## TASK TO CARRY OUT:
Rewrite the records with "chart" swapped for "graph" and everything else kept the same. Omit the pictures from your answer.
::::::
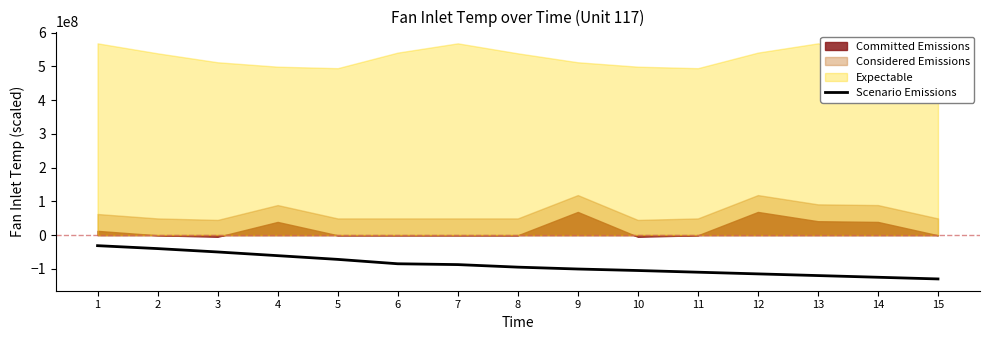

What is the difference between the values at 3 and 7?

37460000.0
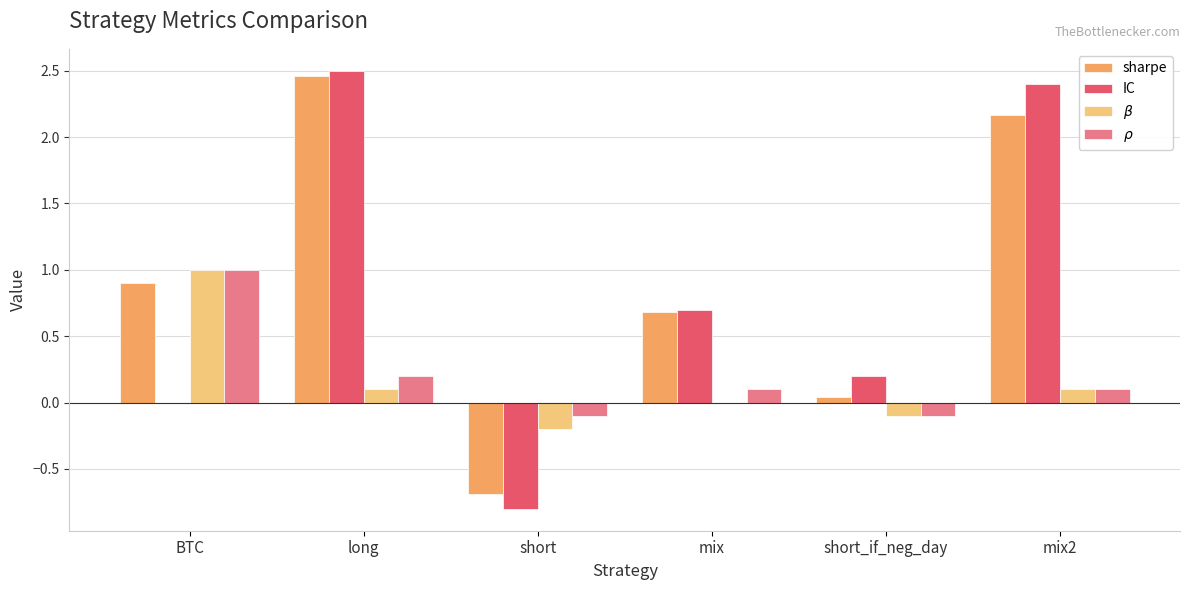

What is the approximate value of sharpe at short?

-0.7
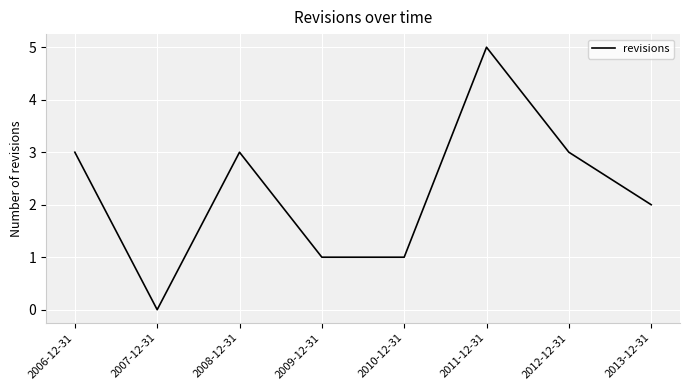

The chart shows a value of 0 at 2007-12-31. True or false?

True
::::::
## EXERCISE OUTPUT:
What is the difference between the values at 3 and 7?

37460000.0

What is the approximate value of sharpe at short?

-0.7

The graph shows a value of 0 at 2007-12-31. True or false?

True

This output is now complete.